Vanderhoof — For a decade, speed skating enthusiasts in Nechako Lakes have been part of creating one of the largest clubs in western Canada.
What started with five families has since grown to more than 70 skaters with athletes competing at provincial and national levels, Nicole Ebert, 47, one of the clubs founding members, said.
“At the beginning it was so different. To start with we had no mats, and when we did get mats we had no where to store them. The five-year-old kids were up at six in the morning because that was the only time we could get. [At that time] the adults, kids and babies were on the ice together but, gradually as people joined, [the club] grew. Then with support from Fort St. James and Prince George clubs we got coaching organized, among other things,” Ebert said.
The club has managed to grow so substantially in numbers and skill level that it was asked to host the BC Short Track Speed skating Championship in Vanderhoof this past March for the first time and, for first time in nearly a decade, the event was held in the north, Keith Gordon, Fort St.
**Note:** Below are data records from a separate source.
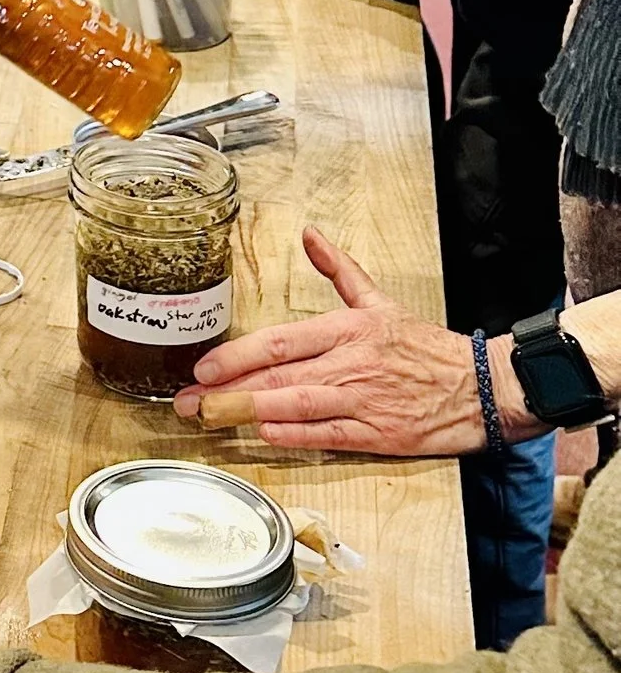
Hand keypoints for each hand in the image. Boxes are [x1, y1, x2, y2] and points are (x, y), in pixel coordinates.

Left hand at [173, 224, 513, 451]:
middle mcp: (350, 364)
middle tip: (189, 401)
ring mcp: (363, 400)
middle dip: (226, 390)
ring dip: (248, 413)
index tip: (202, 367)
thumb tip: (310, 235)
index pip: (279, 341)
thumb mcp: (381, 301)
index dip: (236, 356)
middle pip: (278, 376)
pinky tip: (263, 434)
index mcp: (348, 329)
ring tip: (212, 419)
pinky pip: (327, 436)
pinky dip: (294, 436)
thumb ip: (340, 269)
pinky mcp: (379, 435)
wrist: (484, 386)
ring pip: (296, 406)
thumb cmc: (428, 349)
James long-track coach said.
“It’s gone from a startup club to a club with the most registered skaters in 10 years and I think that’s a testimony on the people who run it who obviously work hard and have shared values that resonate well with families who want their kids in the club. They now have a certified introduction-to-competition coach and thats the level of coaching to make yearly training plans,” Gordon said, adding that the Fort St. James club has been around since 1985 but the two clubs continue to work together. “We have open practises and Fort kids are always welcomed in Vanderhoof and of course we have Vanderhoof skaters up here sometimes.”
Three of the original families who founded the club still have kids skating including Alison Desmarais, 17, of Vanderhoof who skated on team BC at the Canada Winter Games (CWG) this past February.
Three kids from the club, Matthew Ebert,16, Connor Ebert,14, and Sarah McBride, 16 went to the provincial tournament in Prince George (the trial event before the CWG) and participated in the age-class championship. Sarah brought home a silver medal, Connor placed third in an event, and Matthew placed third overall in the country after receiving four medals.
“It’s been amazing to watch the growth of the club – both in the level of skating and the number of kids past and present who have been part of it. Our club also has an incredible group of volunteers which keeps things running smoothly. Coaches, organizers, equipment people and others are always there whenever the need arises. There’s also a great group of teenagers who continue to skate for exercise but aren’t interested in competing,” Sarah Ebert, 17, said, speed skate member.
Although speed skating season is over for the summer, Gordon said it’s still such a competitive sport.
“And with the level some of the kids are now at, many must do a lot of physical training in the offseason.”
Some skaters are now getting ready for dry-land skating while others chose biking or running to stay in shape but, Sarah Ebert feels the biggest focus of the club is to just have fun.
“In ten years, from a beginning club where all the kids are under seven, we’re just having kids old enough now to compete at higher levels. Our kids have done well at provincial and national levels but the big focus of our club is just to do your best, and skate for yourself. There are two philosophies in sports, and the one that often comes through is achievement and focuses on those few kids that will progress through to provincial and national levels. But the other 80 per cent, that’s not where their heading and maybe that’s not where they want to head. So it’s important we have a fun environment that fosters success in a social environment that keeps them active for life,” Ebert said.